According to Needham Police Lieutenant Chris Baker, his department has seen an uptick in marijuana possession in recent years. Between the time decriminalization took effect in 2009 and the end of August, he said in an e-mail, Needham officers cited 162 people for possession of less than an ounce of marijuana. In the four years before decriminalization, he said, police arrested or summonsed 46 people for possession of marijuana.
He declined to speculate on what police expect if medical marijuana is legalized.
“Marijuana needs to be respected for both its dangers and its benefits,” said Fogg. “It’s not a highly dangerous drug, but addiction occurs, secondhand smoke and carcinogen exposure are real dangers, and can’t be taken lightly.”
As the election draws closer, communities across the area have reacted differently to the possibility of legalized medical marijuana.
In some towns, officials haven’t even discussed it.
“It hasn’t even been on the radar,” said David Alper, chairman of the Belmont Board of Health. Officials are waiting to see whether the law passes, he said, though it will be a topic of discussion at his board’s next meeting. “We don’t want to come out and take a firm position plus or minus if it’s a nonissue.”
“We have lots of things to work on, and frankly the issue has not even come up,” said Wellesley Executive Director Hans Larsen.
But in other communities, youth organizations, in particular, are concerned about how the passage of the question would affect teenagers.
Natick Together for Youth, a community coalition affiliated with the town’s schools, is remaining neutral on whether the question should pass, but project director Erica Dinerman said the group’s members are worried about what message its passage would send to youth.
“I guess I would echo the concerns of Needham, just based on how the law is written, and what the regulations are around how it’s going to be monitored, and how that will affect youth access,” said Dinerman. “Since marijuana was decriminalized, youth in particular are confused about what that means, and confused about legality . . . kids will say that marijuana is legal.”
The coalition is not taking a position on the question, she said, and is instead trying to educate the public about what its passage would mean, letting people make their own decisions.
Since marijuana was decriminalized, according to Needham officials, more than 80 towns and cities have increased the fine for public consumption.
“It doesn’t make it criminal, it just bumps up the fine,” said Fogg. “One hundred dollars did not feel like it was dissuading people.”
Officials are not trying to block access to medical marijuana, she said.
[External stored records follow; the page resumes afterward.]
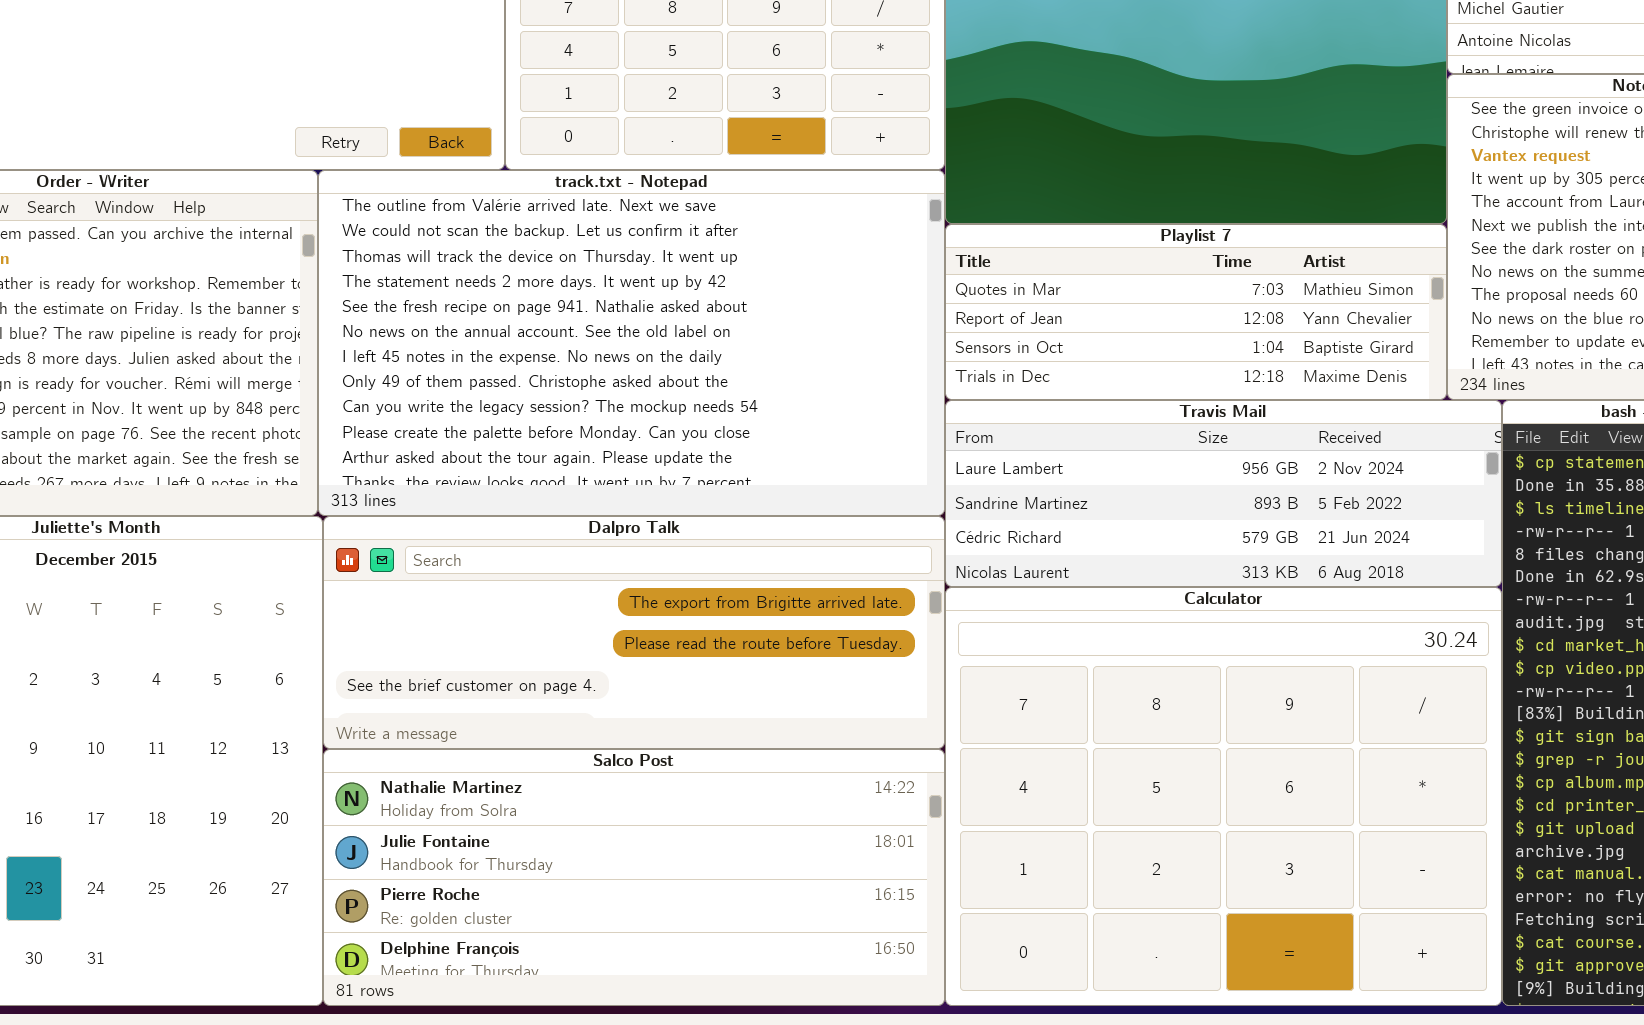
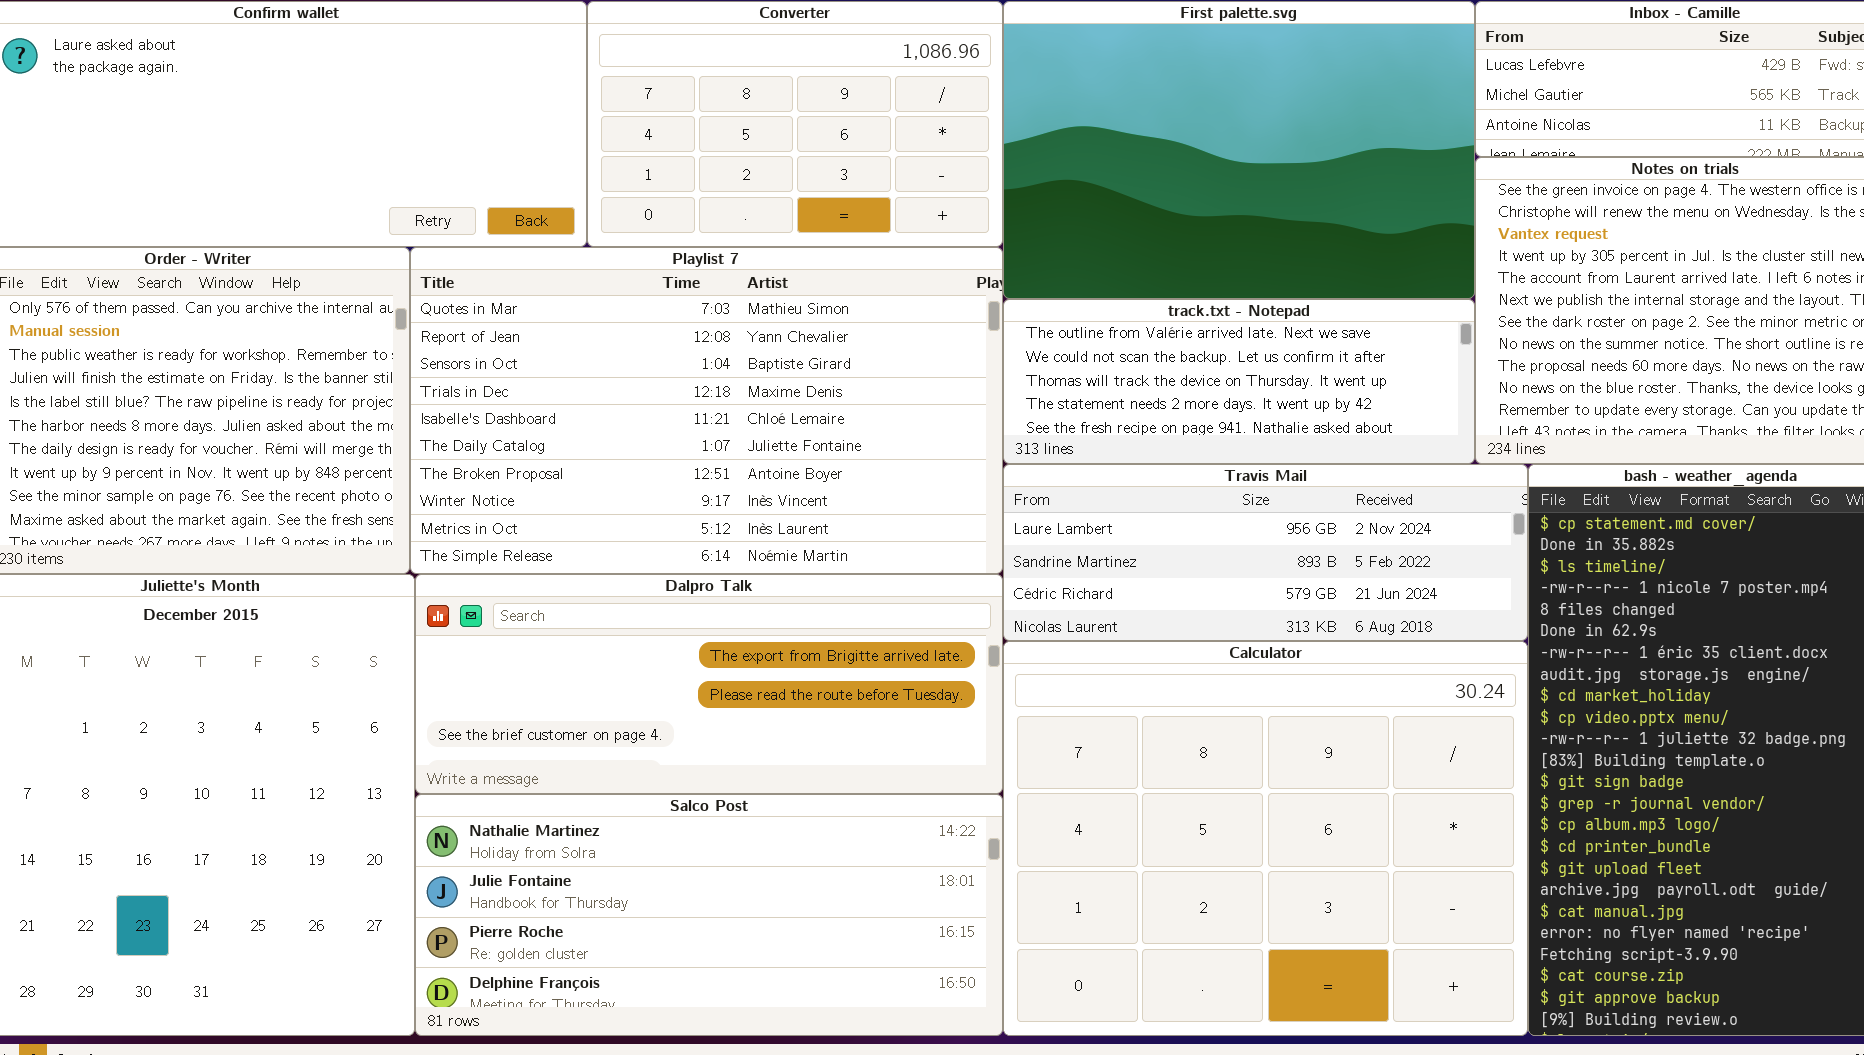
track.txt - Notepad: [318,170,945,516] -> [1003,299,1475,464], moved, resized
Playlist 7: [945,224,1447,400] -> [410,247,1003,574], moved, resized

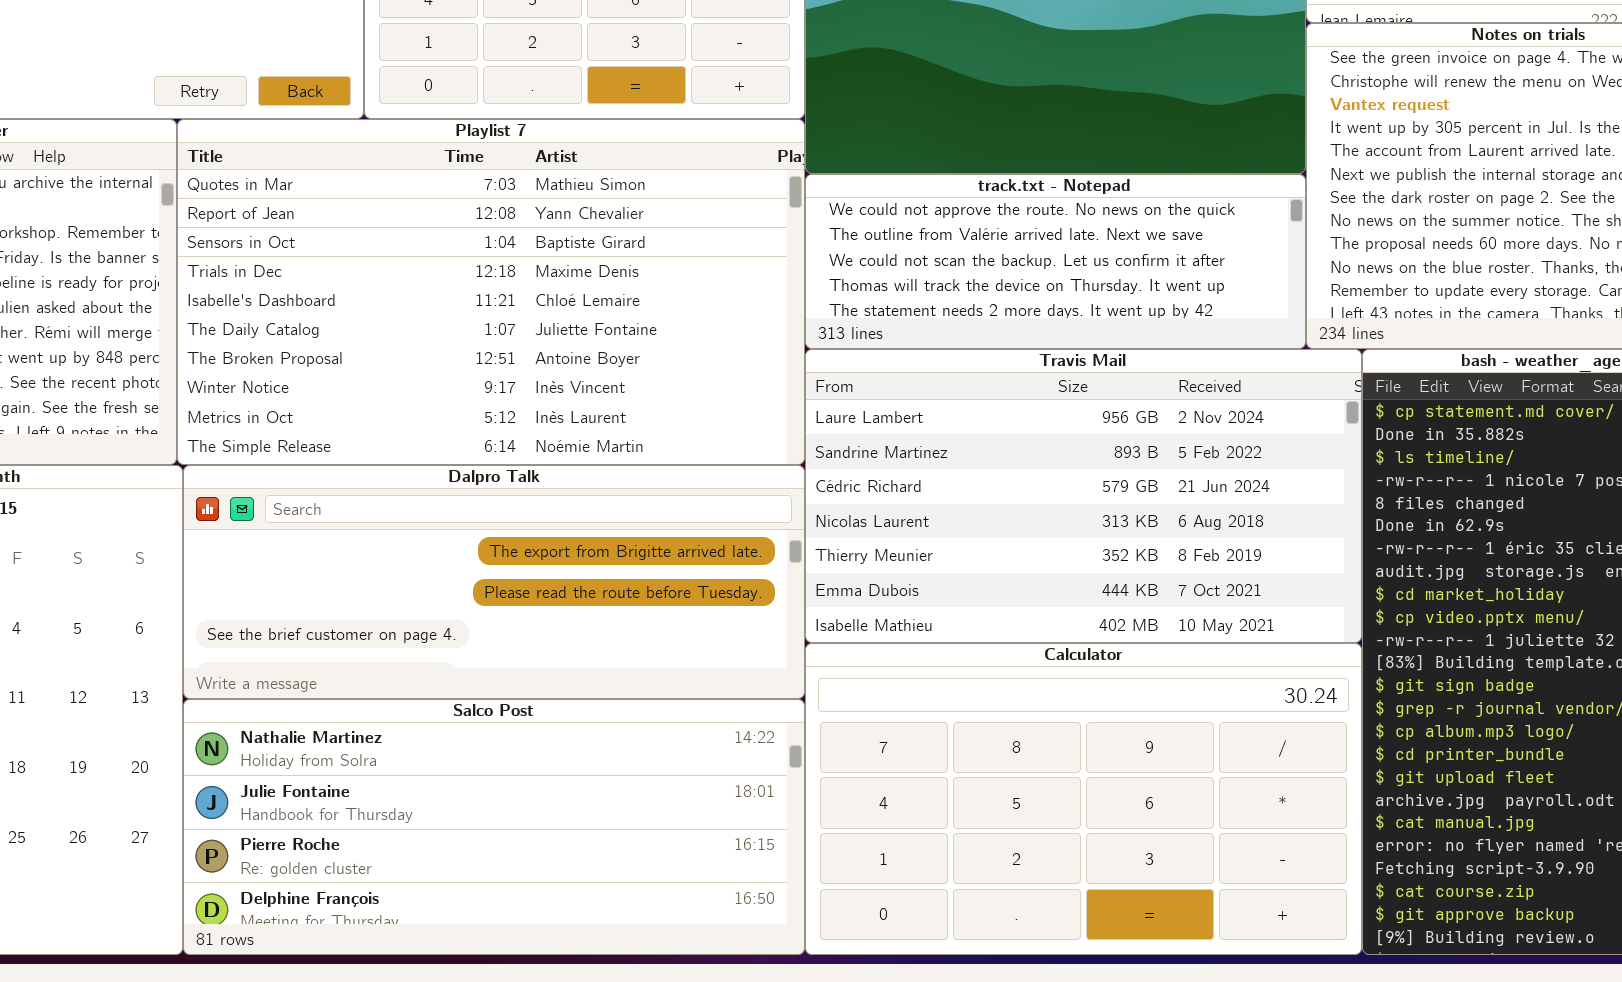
track.txt - Notepad: [1003,299,1475,464] -> [805,174,1306,349], scrolled up 1 row
Travis Mail: [1003,464,1528,641] -> [805,349,1362,643], resized
Calculator: [1003,641,1528,1036] -> [805,643,1362,955], resized

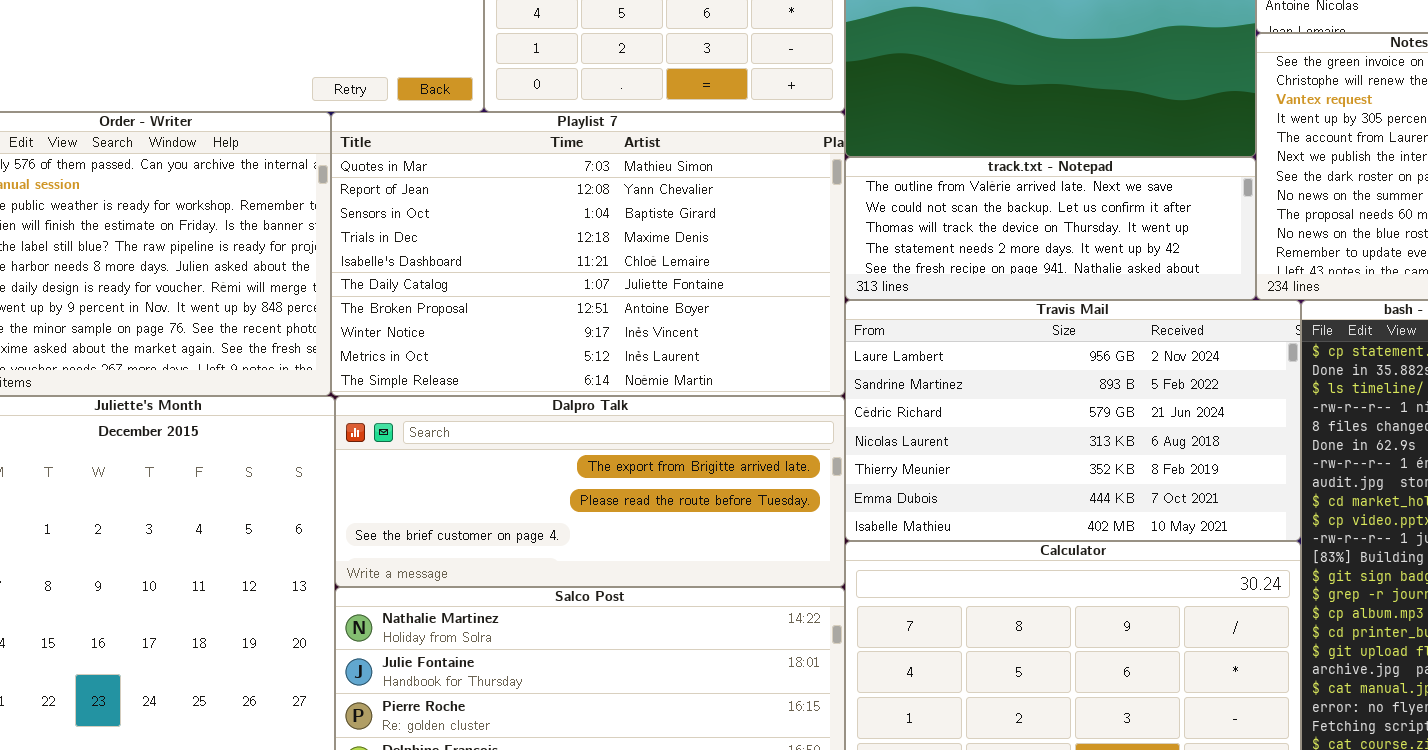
track.txt - Notepad: [805,174,1306,349] -> [845,157,1256,300], scrolled down 1 row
Rather, they are trying to ensure that public spaces stay marijuana free.
“We expect there will be more availability of marijuana for both legitimate medical users, patients, as well as people who are not legitimate,” if the measure wins approval, she said. “If somebody has a card for medical marijuana and is smoking on their property, that is perfectly fine. If they went to the middle of town in the Fourth of July parade, and they were smoking in public, that is an intoxicant, and not appropriate.”